I don’t know what I’d do without Dan. Seriously.
The claims adjuster’s report said the damages we sustained from last month’s tornado didn’t amount to enough for us to receive a payout. (That’s because our deductible is so high. And that’s because we literally can’t afford the premiums on better policies.) I kind of figured that would be the case, but dammit I just couldn’t stop myself from hoping we’d get some financial help from them. But no.
All the bad news is really wearing me down lately.
Every time I hear the word “insurance” these day I practically break out in hives and hyperventilate. I have to force myself not to obsess too much over the math, because the amount of money I’ve paid to insurance companies in my lifetime exceeds the benefit I’ve received from their “services” by about a bajillion to one.
I can hear you all out there. Nodding your heads in agreement.
Anyway, we had to use the money earmarked for the July installment of our property taxes to pay out-of-pocket for the damaged weather head and electrical piping where the power line enters our house. And naturally the tornado hit on a holiday weekend, so we had to pay a premium for the house call and labor.
With no money to hire professional help cleaning up the tree (which is larger in real life than it appears in pictures, I promise) Dan had to do the cleanup mostly by himself. He did get a little help from the neighbors when they had time, but he did the lion’s share. I love him to death for it, but I hate that he had to do it. Honestly, he’s got his own health to protect, and it’s the last thing he should have been doing.
But he chipped away at it day by day over the past week, and you can see that we once again have a beautiful backyard. Even if that maple tree’s stumps are heartbreaking. We’re pretty sure the best course of action is to remove the remainder of the tree, but so far no one we’ve contacted accepts payment in profuse gratitude.
The past couple of days in Urbana have been gorgeous, so we sat outside to enjoy it the other day. I was so verklempt at how lovely it was. I adore this house and I adore our yard and I am so thankful and proud to have it, but I can’t shake this sinking feeling that we’re not going to be able to keep it.

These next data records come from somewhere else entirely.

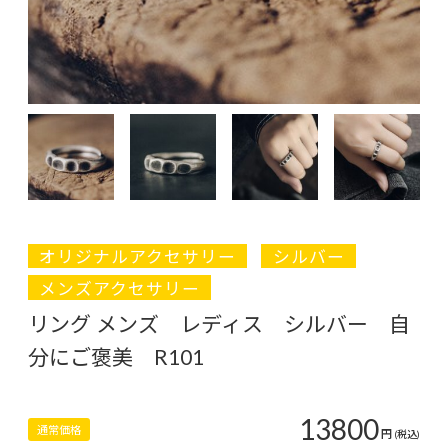
オリジナルアクセサリー
シルバー
メンズアクセサリー
リング メンズ レディス シルバー 自
分にご褒美 R101
13800
通常価格
円
(税込)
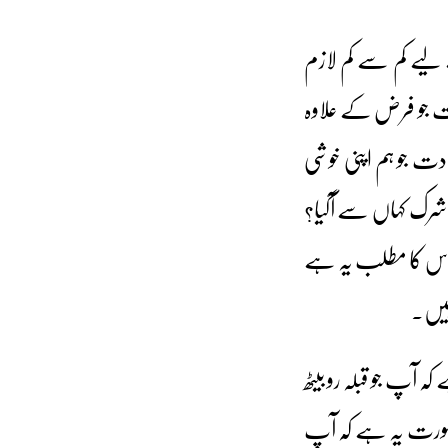
ے لیے کم سے کم لازم
ت جو فرض کے علاوہ
دت جو ہم اپنی خوشی
شرک کہاں سے آگیا؟
 اس کا مطلب یہ ہے
ہیں۔
آپ جو قبلہ رو بیٹھ
صورت یہ ہے کہ آپ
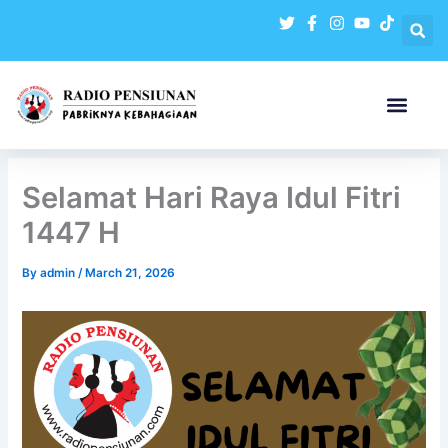
Skip
to
content
Selamat Hari Raya Idul Fitri
1447 H
By
admin
/
March 21, 2026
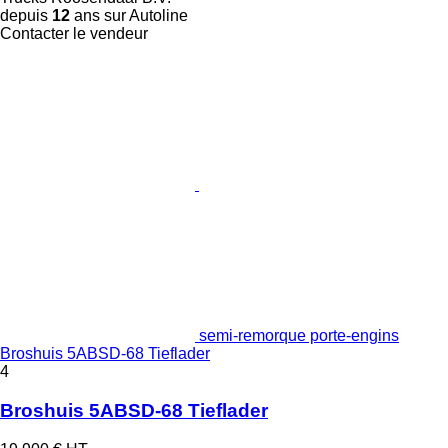
depuis
12
ans sur Autoline
Contacter le vendeur
semi-remorque porte-engins
Broshuis 5ABSD-68 Tieflader
4
Broshuis 5ABSD-68 Tieflader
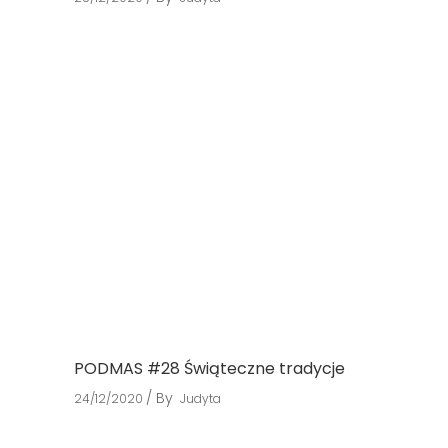
PODMAS #28 Świąteczne tradycje
By
24/12/2020
Judyta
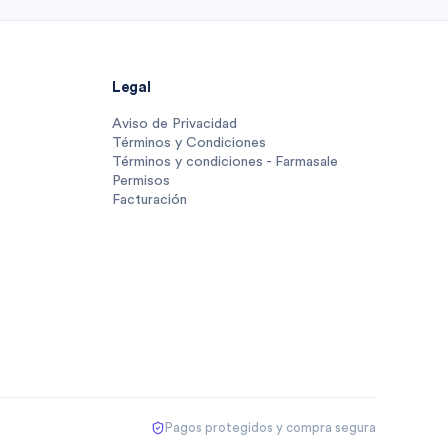
Legal
Aviso de Privacidad
Términos y Condiciones
Términos y condiciones - Farmasale
Permisos
Facturación
Pagos protegidos y compra segura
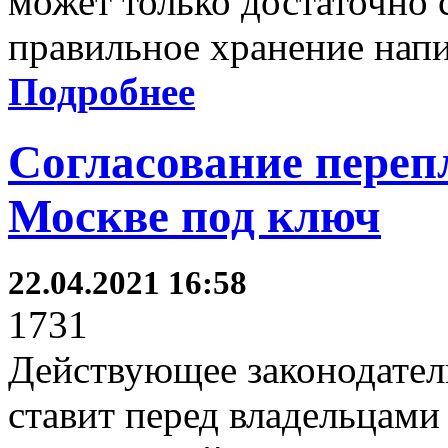
может только достаточно 
правильное хранение напи
Подробнее
Согласование переп
Москве под ключ
22.04.2021 16:58
1731
Действующее законодател
ставит перед владельцами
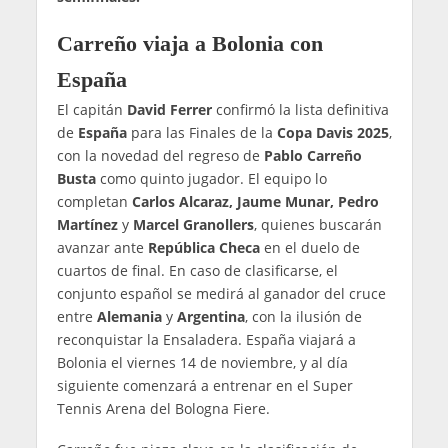
Carreño viaja a Bolonia con
España
El capitán
David Ferrer
confirmó la lista definitiva
de
España
para las Finales de la
Copa Davis 2025
,
con la novedad del regreso de
Pablo Carreño
Busta
como quinto jugador. El equipo lo
completan
Carlos Alcaraz, Jaume Munar, Pedro
Martínez
y
Marcel Granollers
, quienes buscarán
avanzar ante
República Checa
en el duelo de
cuartos de final. En caso de clasificarse, el
conjunto español se medirá al ganador del cruce
entre
Alemania
y
Argentina
, con la ilusión de
reconquistar la Ensaladera. España viajará a
Bolonia el viernes 14 de noviembre, y al día
siguiente comenzará a entrenar en el Super
Tennis Arena del Bologna Fiere.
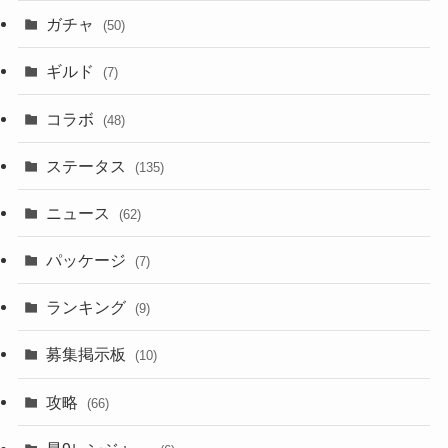
ガチャ
(50)
ギルド
(7)
コラボ
(48)
ステータス
(135)
ニュース
(62)
パッケージ
(7)
ランキング
(9)
募集掲示板
(10)
攻略
(66)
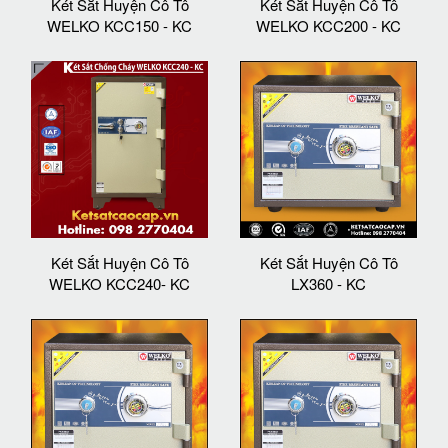
Két Sắt Huyện Cô Tô
Két Sắt Huyện Cô Tô
WELKO KCC150 - KC
WELKO KCC200 - KC
Két Sắt Huyện Cô Tô
Két Sắt Huyện Cô Tô
WELKO KCC240- KC
LX360 - KC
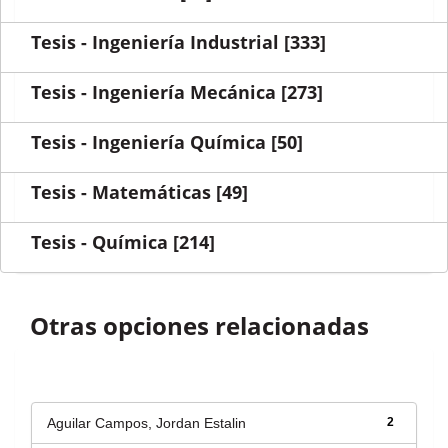
Tesis - Ingeniería Industrial
[333]
Tesis - Ingeniería Mecánica
[273]
Tesis - Ingeniería Química
[50]
Tesis - Matemáticas
[49]
Tesis - Química
[214]
Otras opciones relacionadas
Autor
Aguilar Campos, Jordan Estalin
2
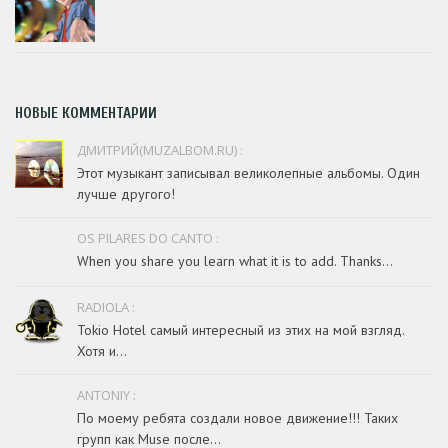
НОВЫЕ КОММЕНТАРИИ
ДМИТРИЙ(MUZALBOM.RU) :
Этот музыкант записывал великолепные альбомы. Один
лучше другого!
OS PILARES DO CANTO :
When you share you learn what it is to add. Thanks...
RADIOLA :
Tokio Hotel самый интересный из этих на мой взгляд.
Хотя и...
ANTONIY :
По моему ребята создали новое движение!!! Таких
групп как Muse после...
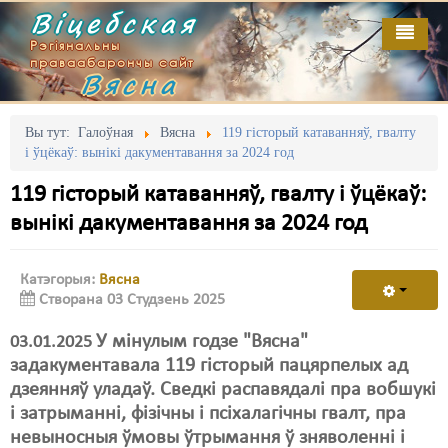
Віцебская
Рэгіянальны
праваабарончы сайт
Вясна
Галоўная
Выданьні
Адміністрацыйны перасьлед
Вы тут:
Галоўная
Вясна
119 гісторый катаванняў, гвалту
і ўцёкаў: вынікі дакументавання за 2024 год
Відэа
Акцыі
119 гісторый катаванняў, гвалту і ўцёкаў:
Кантакт
Безбар'ернае асяродзьдзе
вынікі дакументавання за 2024 год
Пра нас
Выбары
Катэгорыя:
Вясна
RSS
Грамадзянскія ініцыятывы
Створана 03 Студзень 2025
Дзяржава
У мінулым годзе "Вясна"
03.01.2025
задакументавала 119 гісторый пацярпелых ад
Дыскрымінацыя
дзеянняў уладаў. Сведкі распавядалі пра вобшукі
Затрыманьні
і затрыманні, фізічны і псіхалагічны гвалт, пра
невыносныя ўмовы ўтрымання ў зняволенні і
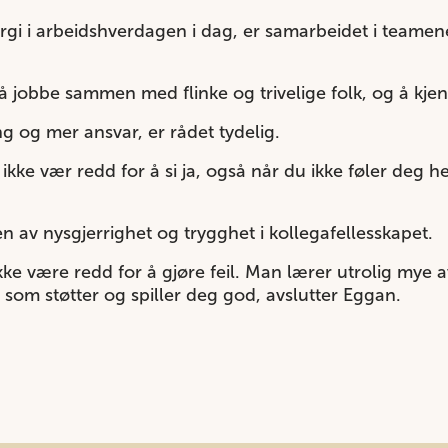
gi i arbeidshverdagen i dag, er samarbeidet i teamene 
 jobbe sammen med flinke og trivelige folk, og å kjenn
ng og mer ansvar, er rådet tydelig.
kke vær redd for å si ja, også når du ikke føler deg h
 av nysgjerrighet og trygghet i kollegafellesskapet.
ikke være redd for å gjøre feil. Man lærer utrolig mye a
 som støtter og spiller deg god, avslutter Eggan.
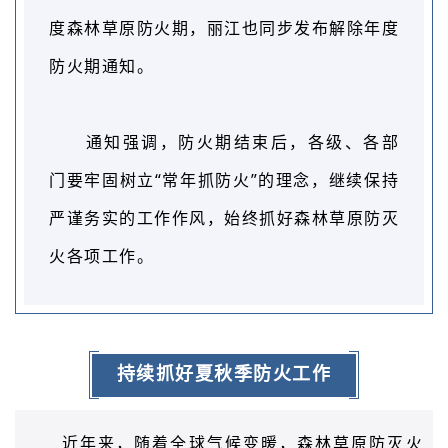
度森林草原防火期，丽江也同步发布解除年度
防火期通知。
通知强调，
防火期结束后，各级、各部
门要牢固树立“常年抓防火”的理念，继续保持
严谨务实的工作作风，始终抓好森林草原防灭
火各项工作。
持续抓好夏秋季防火工作
近年来，随着全球气候变暖，森林草原防灭火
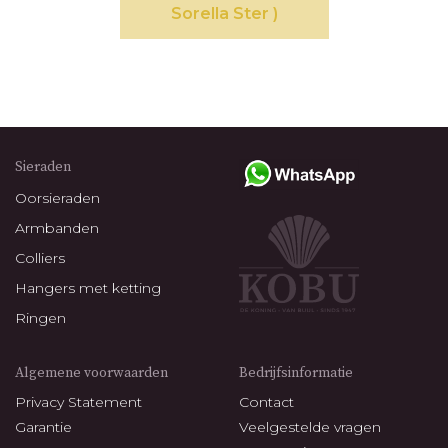
Sorella Ster )
Sieraden
Oorsieraden
Armbanden
Colliers
Hangers met ketting
Ringen
Algemene voorwaarden
Bedrijfsinformatie
Privacy Statement
Contact
Garantie
Veelgestelde vragen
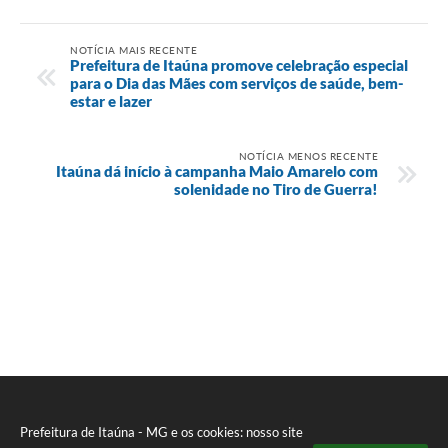
NOTÍCIA MAIS RECENTE
Prefeitura de Itaúna promove celebração especial
para o Dia das Mães com serviços de saúde, bem-
estar e lazer
NOTÍCIA MENOS RECENTE
Itaúna dá início à campanha Maio Amarelo com
solenidade no Tiro de Guerra!
Prefeitura de Itaúna - MG e os cookies: nosso site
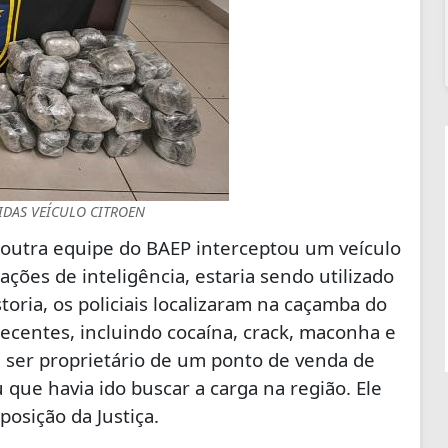
DAS VEÍCULO CITROEN
outra equipe do BAEP interceptou um veículo
es de inteligência, estaria sendo utilizado
toria, os policiais localizaram na caçamba do
centes, incluindo cocaína, crack, maconha e
u ser proprietário de um ponto de venda de
 que havia ido buscar a carga na região. Ele
osição da Justiça.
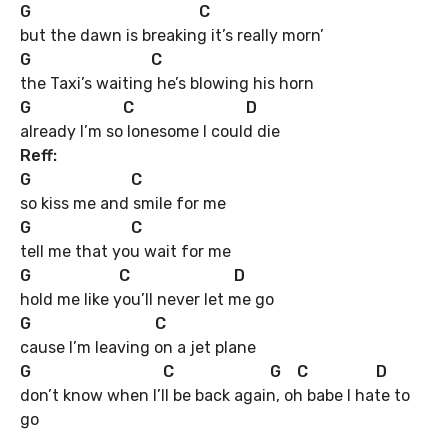
G C
but the dawn is breaking it’s really morn’
G C
the Taxi’s waiting he’s blowing his horn
G C D
already I’m so lonesome I could die
Reff:
G C
so kiss me and smile for me
G C
tell me that you wait for me
G C D
hold me like you’ll never let me go
G C
cause I’m leaving on a jet plane
G C G C D
don’t know when I’ll be back again, oh babe I hate to
go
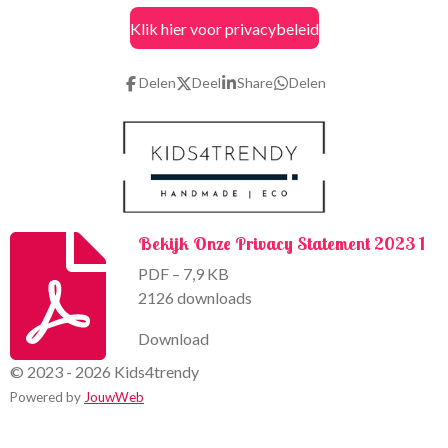
c
s
Klik hier voor privacybeleid
e
t
b
a
o
g
Delen
Deel
Share
Delen
o
r
k
a
m
Bekijk Onze Privacy Statement 2023 1
PDF – 7,9 KB
2126 downloads
Download
© 2023 - 2026 Kids4trendy
Powered by
JouwWeb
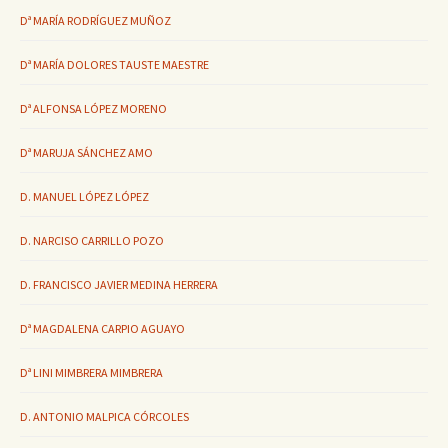
Dª MARÍA RODRÍGUEZ MUÑOZ
Dª MARÍA DOLORES TAUSTE MAESTRE
Dª ALFONSA LÓPEZ MORENO
Dª MARUJA SÁNCHEZ AMO
D. MANUEL LÓPEZ LÓPEZ
D. NARCISO CARRILLO POZO
D. FRANCISCO JAVIER MEDINA HERRERA
Dª MAGDALENA CARPIO AGUAYO
Dª LINI MIMBRERA MIMBRERA
D. ANTONIO MALPICA CÓRCOLES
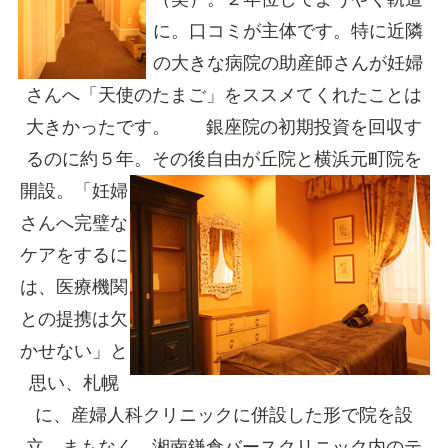
に。口コミが主体です。特に近隣
の大きな病院の助産師さんが妊婦
さんへ「天使のたまご」をススメてくれたことは
大きかったです。 銀座院の初期投資を回収す
るのに約５年。その後自由が丘院と横浜元町院を
開設。
「妊婦
さんへ完璧な
ケアをするに
は、医療機関
との提携は欠
かせない」と
思い、札幌
に、産婦人科クリニックに併設した形で院を設
立。まもなく、湘南鎌倉バースクリニック内のテ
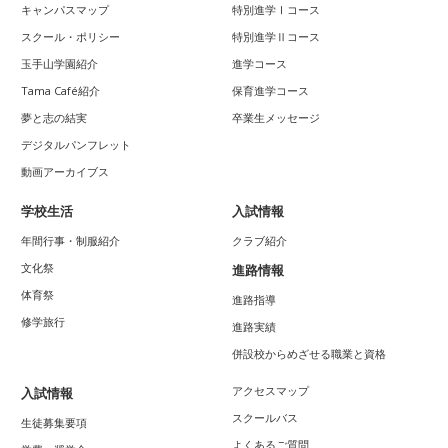
キャンパスマップ
特別進学Ⅰコース
スクール・ポリシー
特別進学Ⅱコース
玉手山学園紹介
進学コース
Tama Café紹介
保育進学コース
夢と志の結実
卒業生メッセージ
デジタルパンフレット
動画アーカイブス
学校生活
入試情報
年間行事・制服紹介
クラブ紹介
文化祭
進路情報
体育祭
進路指導
修学旅行
進路実績
併設校からめざせる職業と資格
アクセスマップ
入試情報
スクールバス
生徒募集要項
よくあるご質問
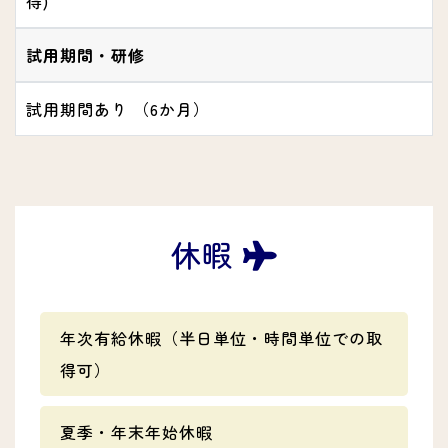
得)
試用期間・研修
試用期間あり （6か月）
休暇
年次有給休暇（半日単位・時間単位での取
得可）
夏季・年末年始休暇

It’s not my nature to be so pessimistic–at least it hasn’t been historically–but I feel cursed these days. Cancer. Poverty. Disability. Tornado. Death. (Not my own, whenever that may be. I don’t want you guys to worry. But recently I lost my grandmother. And just days before that I lost another cousin to cancer.) All of these clouds have just been hovering over me lately, and every time I move out of the shadows and into the light, the universe brings us another cloud.
Poverty is so rarely the fault of the impoverished, yet society generally won’t acknowledge that simple truth. Instead, the poor are blamed for creating their own circumstances. And I’ve been internalizing those lies for close to forty years now. So there’s been this raging fight inside my head.
“You should have made better financial choices! This wouldn’t be happening to you!”
“Bitch! I had to work for employers who pay women less–there isn’t another kind! Cashing out my last 401(k) to pay the mortgage on a condo I couldn’t unload didn’t cause my million-dollar brain tumor! And my Netflix subscription didn’t summon the tornado, even if I did pay extra to stream on multiple devices!”
Whether things get better or they don’t, I’ll be here enduring it. But I don’t promise to be happy, positive, or hopeful about anything, goddammit.